**Problem**. How many lines in the data below have the string "before"? Reply with the number alone.
======== Supplied entries
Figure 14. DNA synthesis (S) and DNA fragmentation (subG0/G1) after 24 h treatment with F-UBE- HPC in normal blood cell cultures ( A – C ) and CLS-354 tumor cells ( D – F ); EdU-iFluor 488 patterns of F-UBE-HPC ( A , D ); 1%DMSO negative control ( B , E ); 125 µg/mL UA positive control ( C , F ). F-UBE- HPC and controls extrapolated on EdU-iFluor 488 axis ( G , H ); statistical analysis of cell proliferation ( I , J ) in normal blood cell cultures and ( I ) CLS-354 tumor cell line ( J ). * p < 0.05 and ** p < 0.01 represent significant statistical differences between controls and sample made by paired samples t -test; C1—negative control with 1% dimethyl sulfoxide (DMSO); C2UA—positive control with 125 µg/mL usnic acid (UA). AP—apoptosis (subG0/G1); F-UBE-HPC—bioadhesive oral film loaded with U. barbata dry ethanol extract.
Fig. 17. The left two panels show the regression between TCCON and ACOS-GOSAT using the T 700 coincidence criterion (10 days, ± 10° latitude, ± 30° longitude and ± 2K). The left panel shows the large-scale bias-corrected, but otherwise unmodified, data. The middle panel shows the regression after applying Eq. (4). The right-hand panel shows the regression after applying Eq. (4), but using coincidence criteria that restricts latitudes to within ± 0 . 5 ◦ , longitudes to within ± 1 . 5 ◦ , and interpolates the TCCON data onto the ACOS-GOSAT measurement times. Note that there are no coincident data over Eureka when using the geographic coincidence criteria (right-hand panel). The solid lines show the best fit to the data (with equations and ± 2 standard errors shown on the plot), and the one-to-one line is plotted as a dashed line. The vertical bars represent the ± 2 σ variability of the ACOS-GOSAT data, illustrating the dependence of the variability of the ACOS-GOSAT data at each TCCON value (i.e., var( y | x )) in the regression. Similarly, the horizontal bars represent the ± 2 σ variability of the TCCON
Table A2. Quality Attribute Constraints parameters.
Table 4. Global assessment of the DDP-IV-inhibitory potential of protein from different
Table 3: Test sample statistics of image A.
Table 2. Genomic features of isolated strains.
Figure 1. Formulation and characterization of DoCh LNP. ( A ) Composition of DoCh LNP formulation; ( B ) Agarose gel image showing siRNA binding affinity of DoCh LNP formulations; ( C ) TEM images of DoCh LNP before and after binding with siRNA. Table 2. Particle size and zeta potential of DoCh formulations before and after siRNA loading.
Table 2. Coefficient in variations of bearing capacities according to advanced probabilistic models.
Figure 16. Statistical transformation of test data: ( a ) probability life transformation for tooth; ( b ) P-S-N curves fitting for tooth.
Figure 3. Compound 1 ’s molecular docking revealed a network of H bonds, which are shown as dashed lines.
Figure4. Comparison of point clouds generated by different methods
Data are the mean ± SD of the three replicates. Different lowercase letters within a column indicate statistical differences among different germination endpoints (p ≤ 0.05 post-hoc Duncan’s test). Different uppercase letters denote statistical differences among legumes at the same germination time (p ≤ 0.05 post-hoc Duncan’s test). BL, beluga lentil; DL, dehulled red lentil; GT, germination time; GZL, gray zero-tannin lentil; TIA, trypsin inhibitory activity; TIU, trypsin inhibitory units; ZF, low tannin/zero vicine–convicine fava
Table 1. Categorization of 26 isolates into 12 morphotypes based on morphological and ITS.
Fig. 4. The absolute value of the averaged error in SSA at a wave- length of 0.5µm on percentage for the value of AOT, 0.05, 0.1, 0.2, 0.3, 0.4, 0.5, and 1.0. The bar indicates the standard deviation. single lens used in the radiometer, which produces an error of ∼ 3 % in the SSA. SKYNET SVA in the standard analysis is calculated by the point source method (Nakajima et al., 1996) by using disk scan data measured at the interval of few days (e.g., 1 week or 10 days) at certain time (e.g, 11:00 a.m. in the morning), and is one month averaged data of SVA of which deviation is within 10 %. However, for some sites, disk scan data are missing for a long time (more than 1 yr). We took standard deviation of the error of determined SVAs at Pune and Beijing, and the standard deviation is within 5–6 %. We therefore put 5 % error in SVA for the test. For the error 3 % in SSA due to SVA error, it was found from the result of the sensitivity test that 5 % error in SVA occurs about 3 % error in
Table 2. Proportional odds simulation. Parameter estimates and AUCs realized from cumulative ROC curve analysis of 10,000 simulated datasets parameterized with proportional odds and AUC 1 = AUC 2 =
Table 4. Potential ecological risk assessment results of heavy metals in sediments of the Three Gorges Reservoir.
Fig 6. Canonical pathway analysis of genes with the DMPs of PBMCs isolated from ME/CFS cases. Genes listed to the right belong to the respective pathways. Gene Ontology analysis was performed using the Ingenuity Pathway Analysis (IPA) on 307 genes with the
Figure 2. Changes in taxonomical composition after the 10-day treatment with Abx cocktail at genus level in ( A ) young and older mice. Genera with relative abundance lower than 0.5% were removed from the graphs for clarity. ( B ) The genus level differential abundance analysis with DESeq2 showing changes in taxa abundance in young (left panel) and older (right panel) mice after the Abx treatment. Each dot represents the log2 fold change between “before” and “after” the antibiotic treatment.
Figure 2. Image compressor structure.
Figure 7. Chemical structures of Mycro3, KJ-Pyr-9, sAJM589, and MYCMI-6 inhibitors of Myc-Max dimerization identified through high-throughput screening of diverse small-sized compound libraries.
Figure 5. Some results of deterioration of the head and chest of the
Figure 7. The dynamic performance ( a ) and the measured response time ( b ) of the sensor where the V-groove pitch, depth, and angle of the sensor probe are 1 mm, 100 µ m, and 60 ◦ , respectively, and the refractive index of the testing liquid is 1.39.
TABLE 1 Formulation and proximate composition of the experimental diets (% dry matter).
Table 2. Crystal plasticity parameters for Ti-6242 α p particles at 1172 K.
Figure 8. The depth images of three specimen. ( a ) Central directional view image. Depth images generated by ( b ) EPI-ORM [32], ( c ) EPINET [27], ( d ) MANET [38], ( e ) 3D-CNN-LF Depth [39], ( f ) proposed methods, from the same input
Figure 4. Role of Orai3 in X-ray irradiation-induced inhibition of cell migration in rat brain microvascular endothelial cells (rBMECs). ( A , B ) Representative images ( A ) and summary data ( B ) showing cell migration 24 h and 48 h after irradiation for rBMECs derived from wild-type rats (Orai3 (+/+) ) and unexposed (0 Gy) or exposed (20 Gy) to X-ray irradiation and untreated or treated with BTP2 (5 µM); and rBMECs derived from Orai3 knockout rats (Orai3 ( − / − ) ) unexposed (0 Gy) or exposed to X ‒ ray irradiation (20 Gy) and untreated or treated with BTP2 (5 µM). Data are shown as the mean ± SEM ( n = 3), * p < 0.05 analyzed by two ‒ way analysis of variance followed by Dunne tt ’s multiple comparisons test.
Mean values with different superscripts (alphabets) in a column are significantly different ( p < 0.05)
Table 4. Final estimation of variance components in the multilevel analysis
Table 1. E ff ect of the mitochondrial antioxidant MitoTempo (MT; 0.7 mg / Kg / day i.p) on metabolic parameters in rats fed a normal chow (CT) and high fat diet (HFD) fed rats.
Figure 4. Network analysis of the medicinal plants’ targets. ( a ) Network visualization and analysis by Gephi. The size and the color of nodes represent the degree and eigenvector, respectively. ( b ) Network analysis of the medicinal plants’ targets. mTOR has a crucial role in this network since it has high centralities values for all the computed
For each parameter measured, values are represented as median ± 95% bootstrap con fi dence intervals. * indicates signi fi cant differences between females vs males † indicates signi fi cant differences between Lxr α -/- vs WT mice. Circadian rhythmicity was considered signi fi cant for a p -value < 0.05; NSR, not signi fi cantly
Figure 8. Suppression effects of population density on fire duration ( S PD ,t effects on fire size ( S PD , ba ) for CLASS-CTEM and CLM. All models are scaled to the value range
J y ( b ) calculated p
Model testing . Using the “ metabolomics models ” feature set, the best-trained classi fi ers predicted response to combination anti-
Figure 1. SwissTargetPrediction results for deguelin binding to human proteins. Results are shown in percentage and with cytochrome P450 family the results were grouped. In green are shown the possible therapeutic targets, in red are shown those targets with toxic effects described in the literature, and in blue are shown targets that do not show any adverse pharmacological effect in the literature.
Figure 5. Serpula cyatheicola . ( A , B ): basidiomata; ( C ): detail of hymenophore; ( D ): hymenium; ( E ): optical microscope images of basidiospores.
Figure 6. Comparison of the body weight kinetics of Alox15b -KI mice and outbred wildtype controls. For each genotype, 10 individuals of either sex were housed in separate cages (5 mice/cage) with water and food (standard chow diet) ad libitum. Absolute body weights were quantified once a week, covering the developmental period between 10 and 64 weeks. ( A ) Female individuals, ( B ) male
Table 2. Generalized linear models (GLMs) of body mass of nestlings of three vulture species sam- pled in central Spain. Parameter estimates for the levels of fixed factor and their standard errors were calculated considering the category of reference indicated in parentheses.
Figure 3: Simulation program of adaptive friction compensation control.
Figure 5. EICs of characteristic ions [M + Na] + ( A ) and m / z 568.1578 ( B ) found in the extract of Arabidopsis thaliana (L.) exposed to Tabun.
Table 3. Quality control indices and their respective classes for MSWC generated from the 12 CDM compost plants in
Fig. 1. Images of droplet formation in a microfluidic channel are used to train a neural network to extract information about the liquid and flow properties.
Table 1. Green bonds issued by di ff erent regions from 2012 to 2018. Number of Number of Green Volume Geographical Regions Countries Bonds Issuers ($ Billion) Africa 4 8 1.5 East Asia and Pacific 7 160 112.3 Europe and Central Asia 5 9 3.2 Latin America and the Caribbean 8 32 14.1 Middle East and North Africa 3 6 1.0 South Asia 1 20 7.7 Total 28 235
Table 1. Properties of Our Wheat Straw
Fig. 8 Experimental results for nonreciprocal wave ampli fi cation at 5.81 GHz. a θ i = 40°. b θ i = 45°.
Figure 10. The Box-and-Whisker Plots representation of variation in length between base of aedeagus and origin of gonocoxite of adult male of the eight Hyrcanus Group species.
================
**Response below**. 2